▶ [AIM OF THE EXERCISE] Pick out and copy every line of the data below that contains the word "foto".

---------------

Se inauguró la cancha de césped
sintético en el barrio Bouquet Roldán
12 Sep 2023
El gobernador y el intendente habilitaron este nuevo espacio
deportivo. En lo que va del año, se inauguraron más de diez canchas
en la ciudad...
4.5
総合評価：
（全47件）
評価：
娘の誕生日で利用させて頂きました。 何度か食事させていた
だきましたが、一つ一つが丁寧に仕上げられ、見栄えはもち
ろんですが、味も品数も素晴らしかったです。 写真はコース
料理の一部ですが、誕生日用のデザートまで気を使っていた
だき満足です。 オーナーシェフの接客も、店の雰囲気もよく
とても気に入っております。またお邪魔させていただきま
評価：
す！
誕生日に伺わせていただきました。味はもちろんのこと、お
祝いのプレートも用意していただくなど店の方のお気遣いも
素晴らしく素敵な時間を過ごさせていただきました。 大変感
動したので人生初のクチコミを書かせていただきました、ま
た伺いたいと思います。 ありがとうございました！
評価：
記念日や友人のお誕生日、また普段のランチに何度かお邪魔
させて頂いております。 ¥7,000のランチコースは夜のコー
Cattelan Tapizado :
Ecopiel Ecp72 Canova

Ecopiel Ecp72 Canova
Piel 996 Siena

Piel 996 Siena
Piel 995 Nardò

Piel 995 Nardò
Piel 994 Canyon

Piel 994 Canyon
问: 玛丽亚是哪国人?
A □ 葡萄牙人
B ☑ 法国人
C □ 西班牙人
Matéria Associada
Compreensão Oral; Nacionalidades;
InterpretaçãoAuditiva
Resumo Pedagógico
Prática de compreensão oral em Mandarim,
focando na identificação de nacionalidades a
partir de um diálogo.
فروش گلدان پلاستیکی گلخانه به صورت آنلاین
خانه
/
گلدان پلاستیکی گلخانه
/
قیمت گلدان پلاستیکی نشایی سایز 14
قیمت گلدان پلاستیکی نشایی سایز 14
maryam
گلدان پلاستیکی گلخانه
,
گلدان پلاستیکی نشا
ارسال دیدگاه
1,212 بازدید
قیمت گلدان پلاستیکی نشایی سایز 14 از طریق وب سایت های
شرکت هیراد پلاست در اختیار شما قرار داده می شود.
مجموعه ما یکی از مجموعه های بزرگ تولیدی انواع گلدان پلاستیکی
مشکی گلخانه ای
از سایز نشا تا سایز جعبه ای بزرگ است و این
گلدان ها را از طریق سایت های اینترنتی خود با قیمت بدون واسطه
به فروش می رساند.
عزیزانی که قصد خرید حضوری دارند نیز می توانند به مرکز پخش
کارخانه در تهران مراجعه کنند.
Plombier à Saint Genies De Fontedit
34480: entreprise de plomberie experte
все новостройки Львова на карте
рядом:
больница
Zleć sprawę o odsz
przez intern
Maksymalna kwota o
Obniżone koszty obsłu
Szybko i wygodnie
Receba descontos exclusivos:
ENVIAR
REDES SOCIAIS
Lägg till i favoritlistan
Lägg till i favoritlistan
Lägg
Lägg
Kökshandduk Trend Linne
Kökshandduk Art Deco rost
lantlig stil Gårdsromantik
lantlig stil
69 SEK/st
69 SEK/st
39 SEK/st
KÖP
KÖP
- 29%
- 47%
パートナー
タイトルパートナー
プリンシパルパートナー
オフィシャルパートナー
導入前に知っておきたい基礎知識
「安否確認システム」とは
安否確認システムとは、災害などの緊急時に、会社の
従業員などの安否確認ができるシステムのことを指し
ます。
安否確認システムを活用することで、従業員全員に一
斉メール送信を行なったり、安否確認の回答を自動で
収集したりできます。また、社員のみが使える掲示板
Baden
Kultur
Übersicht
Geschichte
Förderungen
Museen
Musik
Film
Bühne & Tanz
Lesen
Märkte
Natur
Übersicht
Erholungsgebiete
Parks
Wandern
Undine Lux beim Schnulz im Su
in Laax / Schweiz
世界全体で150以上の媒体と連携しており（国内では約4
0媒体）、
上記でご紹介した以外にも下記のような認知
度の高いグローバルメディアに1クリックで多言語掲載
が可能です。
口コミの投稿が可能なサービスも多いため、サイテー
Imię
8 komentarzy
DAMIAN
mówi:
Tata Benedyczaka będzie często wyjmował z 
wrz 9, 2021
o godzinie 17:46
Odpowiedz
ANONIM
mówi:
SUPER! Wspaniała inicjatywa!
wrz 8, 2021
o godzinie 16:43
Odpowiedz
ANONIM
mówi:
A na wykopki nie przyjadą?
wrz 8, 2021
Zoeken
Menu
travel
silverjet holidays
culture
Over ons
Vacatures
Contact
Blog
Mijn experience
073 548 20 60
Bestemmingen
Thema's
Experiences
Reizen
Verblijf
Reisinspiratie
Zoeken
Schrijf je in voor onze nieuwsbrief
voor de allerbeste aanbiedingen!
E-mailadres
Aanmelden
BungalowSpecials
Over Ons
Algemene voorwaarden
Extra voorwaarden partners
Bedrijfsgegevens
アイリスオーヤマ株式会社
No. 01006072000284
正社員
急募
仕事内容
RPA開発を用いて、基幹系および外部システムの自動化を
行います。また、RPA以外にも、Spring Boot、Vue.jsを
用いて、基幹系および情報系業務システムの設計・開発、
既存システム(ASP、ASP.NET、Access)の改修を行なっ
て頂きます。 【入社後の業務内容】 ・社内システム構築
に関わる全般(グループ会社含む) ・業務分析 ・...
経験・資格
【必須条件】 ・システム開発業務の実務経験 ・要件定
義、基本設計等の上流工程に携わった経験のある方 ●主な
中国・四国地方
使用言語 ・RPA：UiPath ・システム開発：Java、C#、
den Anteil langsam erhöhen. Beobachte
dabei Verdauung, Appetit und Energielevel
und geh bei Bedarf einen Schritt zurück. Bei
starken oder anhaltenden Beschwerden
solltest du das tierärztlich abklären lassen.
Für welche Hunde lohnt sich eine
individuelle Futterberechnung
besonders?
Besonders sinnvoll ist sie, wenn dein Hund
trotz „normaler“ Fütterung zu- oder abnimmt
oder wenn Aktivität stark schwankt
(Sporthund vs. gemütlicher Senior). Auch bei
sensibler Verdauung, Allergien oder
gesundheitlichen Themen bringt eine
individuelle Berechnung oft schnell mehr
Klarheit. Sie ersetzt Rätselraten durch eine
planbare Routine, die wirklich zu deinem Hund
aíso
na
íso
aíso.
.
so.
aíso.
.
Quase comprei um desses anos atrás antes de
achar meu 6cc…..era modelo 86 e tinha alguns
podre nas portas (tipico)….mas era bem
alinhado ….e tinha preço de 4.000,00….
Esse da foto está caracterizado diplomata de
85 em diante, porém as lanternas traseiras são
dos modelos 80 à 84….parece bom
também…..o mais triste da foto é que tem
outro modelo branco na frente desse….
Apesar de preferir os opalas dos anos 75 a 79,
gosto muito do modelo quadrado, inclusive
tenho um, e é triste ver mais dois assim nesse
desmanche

---------------

▶ [RESPONSE]
Esse da foto está caracterizado diplomata de
também…..o mais triste da foto é que tem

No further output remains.